GNOME Bugzilla – Bug 742996
Missing data in histogram
Last modified: 2015-01-16 17:51:22 UTC
Hi Jean, Thanks for maintaining gnumeric. Here's the reminder you asked for. I happened to notice that the otherwise fine statistical histogram chart can sometimes omit data. A screen shot is attached. I created it by doing ... chart-icon > statistics > histogram. I expect you can diagnose the cause better than I, but I wonder if its automatic calculation of either a.) the chart's bins or b.) X axis' limits might be improved. At one point, you seemed to think the chart's bins should probably start at −0,1. I hope that helps, Kingsley
Nothing appears to be attached. (Bugzilla sometimes drops initial attachments.) Also, a sample file might be useful.

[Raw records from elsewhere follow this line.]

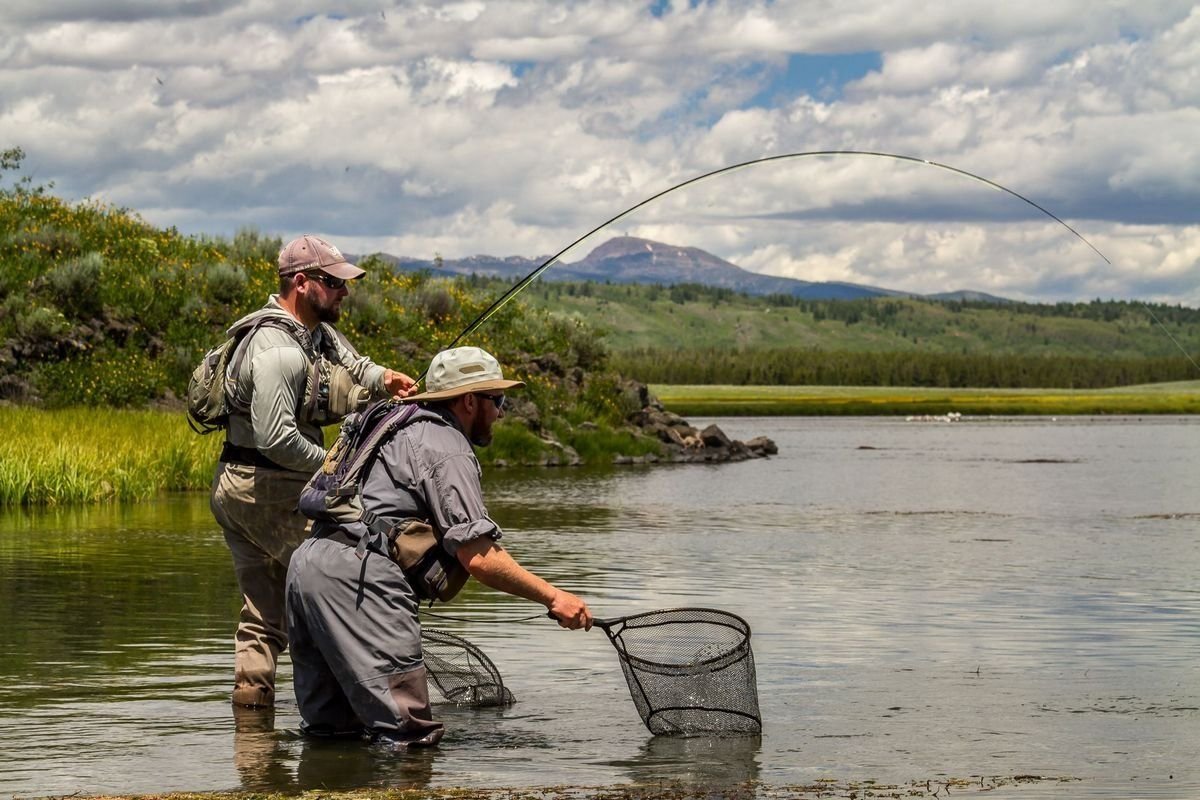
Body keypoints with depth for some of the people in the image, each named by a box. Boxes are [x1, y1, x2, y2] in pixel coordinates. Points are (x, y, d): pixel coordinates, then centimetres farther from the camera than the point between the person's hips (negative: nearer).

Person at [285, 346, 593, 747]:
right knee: (410, 736, -9)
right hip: (357, 574, -10)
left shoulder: (404, 427, 26)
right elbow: (478, 557, -11)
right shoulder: (448, 449, -3)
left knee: (331, 729, 14)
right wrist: (553, 597, -9)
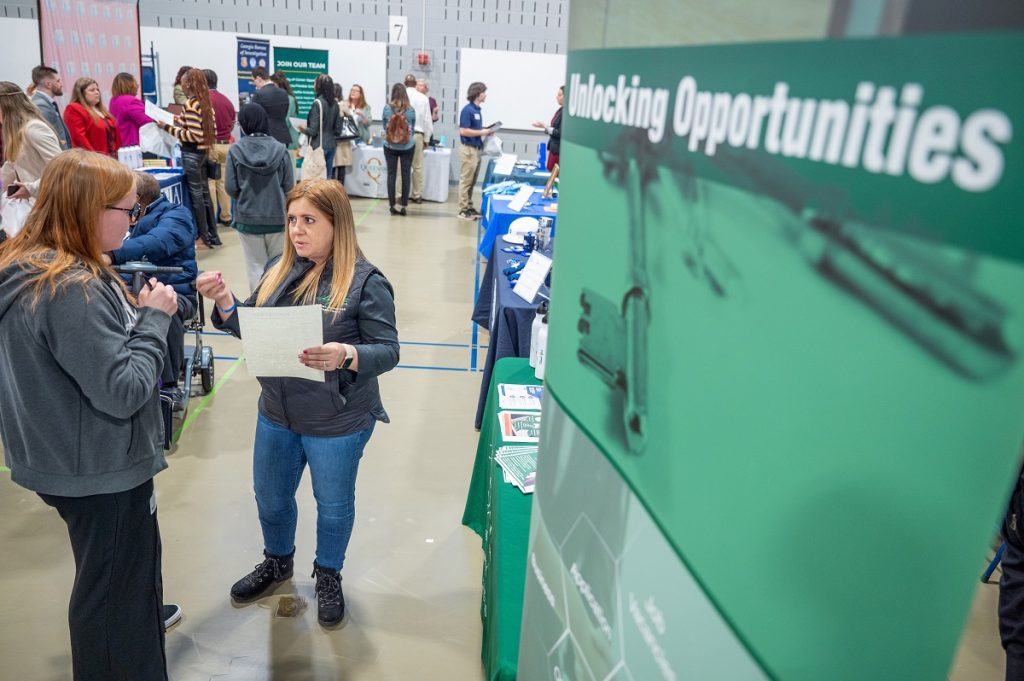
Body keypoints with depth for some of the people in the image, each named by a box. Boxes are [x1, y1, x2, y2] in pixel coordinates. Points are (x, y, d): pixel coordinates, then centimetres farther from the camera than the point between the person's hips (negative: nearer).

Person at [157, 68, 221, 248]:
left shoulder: (190, 104, -16)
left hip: (192, 153, -8)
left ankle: (204, 236, 5)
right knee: (205, 192, 13)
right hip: (204, 151, 8)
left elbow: (193, 135, -20)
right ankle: (212, 234, 18)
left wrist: (168, 128, -13)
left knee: (196, 194, -1)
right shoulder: (206, 103, 9)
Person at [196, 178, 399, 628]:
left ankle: (328, 575, 44)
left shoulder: (365, 282, -17)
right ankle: (277, 562, 53)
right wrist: (225, 302, -13)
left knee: (333, 504, 17)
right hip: (277, 413, 5)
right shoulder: (281, 270, 0)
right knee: (270, 497, 23)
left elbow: (388, 351, -18)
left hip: (337, 422, -5)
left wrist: (345, 355, -37)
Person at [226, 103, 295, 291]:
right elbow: (289, 186, -6)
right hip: (278, 217, 0)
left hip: (248, 217, 0)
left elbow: (231, 188, -7)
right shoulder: (280, 149, -8)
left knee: (256, 265, 10)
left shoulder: (236, 150, -8)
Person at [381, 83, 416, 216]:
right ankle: (403, 205, 6)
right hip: (407, 146, 0)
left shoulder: (387, 108, -6)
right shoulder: (410, 109, -6)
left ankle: (392, 205, 5)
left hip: (390, 146, 0)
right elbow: (413, 127, 7)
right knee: (405, 175, 5)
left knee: (391, 174, 5)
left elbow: (384, 125, 7)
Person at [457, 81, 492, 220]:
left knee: (472, 182, 13)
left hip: (477, 149, 9)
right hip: (468, 150, -9)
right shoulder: (467, 110, -15)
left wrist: (485, 130, 6)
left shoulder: (477, 110, 13)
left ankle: (469, 207, 20)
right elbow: (463, 131, -21)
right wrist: (482, 132, -16)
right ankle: (463, 209, 2)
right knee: (466, 181, -3)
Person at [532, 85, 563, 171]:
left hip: (559, 150, -10)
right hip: (554, 148, 10)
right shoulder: (561, 110, 11)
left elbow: (560, 133, -20)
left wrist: (545, 127, -17)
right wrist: (543, 126, 9)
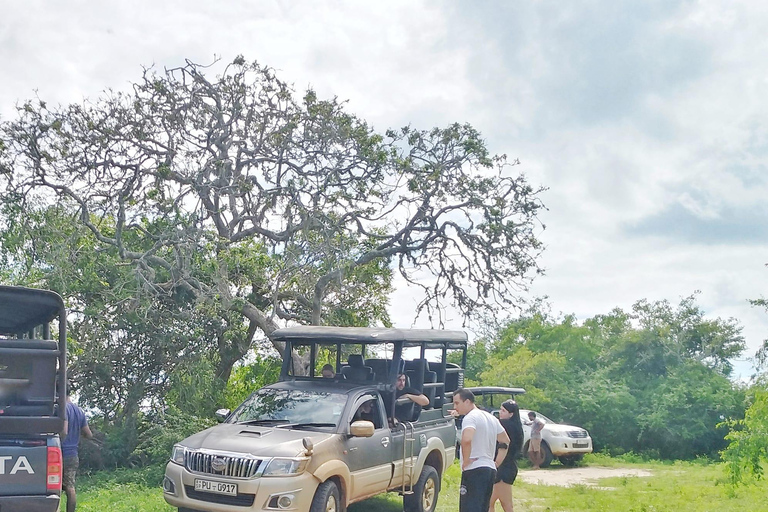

Created attachment 294630 [details] screenshot
Created attachment 294631 [details] sample file
This is squarely an issue of the chosen bins. With the appropriate data values, the chosen bins can be such that there are data values equal to the lower limit of the smallest bin. Since the bins contain the data values at the upper limit but not at the lower limit, some values may not fall into any bin. Please note that he histogram tool allows for much more options than using just the histogram chart.
The bins are automatic in this case, so all data should be included, imho.
I mostly agree with Jean here: automatic bins should not exclude this much data. I can imagine ignoring a few (~1-2%) outliers, but this hides a quarter of the data.
My comment #4 was intended to describe what is happening (so it can be fixed) it is probably reasonable that automatic bins don't loose any data points. (This is quite separate from the fact that I think that using automatically created bis is usually a bad idea.)